Northampton Symphony Orchestra concert

21 July 2017

The last concert of each Northampton Symphony Orchestra season is always a private performance for the Friends of the Orchestra - a chance to say thank you for their support and an opportunity for the orchestra to explore repertoire that might not fit into one of our main concerts. This year's NSO Friends' Concert, last Sunday, concluded our season of Fifth Symphonies with Beethoven's 'Symphony no 5'. With such a famous piece of music it is easy to take it for granted and assume you know it all. So it was good to have the opportunity, over the past few weeks, to really get to grips with the symphony and to appreciate why it is such a successful and well known work. During 2016-17 we have played the fifth symphonies by Shostakovich, Glazunov, Sibelius, Alwyn, Mendelssohn and Beethoven. It has been a really enjoyable and interesting season of concerts, cleverly programmed by NSO Conductor, John Gibbons. But I'm not sure whether we really identified any particular characteristics of fifth symphonies. It is interesting that for many composers the fifth symphony seems to be a particularly significant work but, beyond the fact that getting as far as writing five symphonies is likely to indicate a maturing of the composer's skill, I don't think we noticed any other common features.

The rest of our programme on Sunday included Sullivan's overture to 'The Yeomen of the Guard' and Handel's 'Music for the Royal Fireworks'. But the star attraction was the return of the brilliant young saxophonist, Jess Gillam, who played John Williams' 'Escapades' with the NSO at our February 2017 concert. Jess is due to make three appearances at this year's BBC Proms, starting with the John Williams Prom this Thursday (which is being shown on BBC4 on the evening of Friday 21 July). She joined us again on Sunday to try out some pieces by Chick Corea that will form part of one of her Proms performances.
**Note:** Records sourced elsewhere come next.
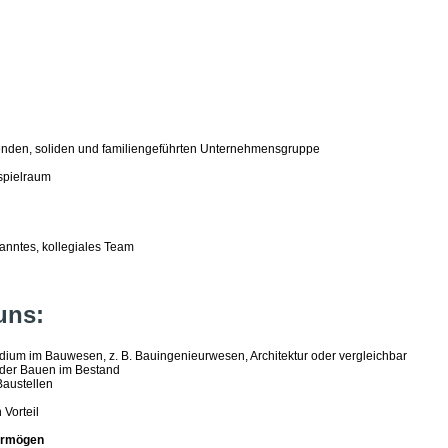
hsenden, soliden und familiengeführten Unternehmensgruppe
spielraum
anntes, kollegiales Team
uns:
udium im Bauwesen, z. B. Bauingenieurwesen, Architektur oder vergleichbar
oder Bauen im Bestand
Baustellen
Vorteil
ermögen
Jess Gillam is an amazing performer and it was a privilege to see her in action again.

Sunday's concert also marked a final appearance with the NSO by my fellow horn player, Ian Frankland. Ian has been with NSO for 19 years and we have played alongside each other since 2000. We've had a great time and played in some amazing concerts together. I'll really miss Ian and wish him well for his forthcoming move to Copenhagen.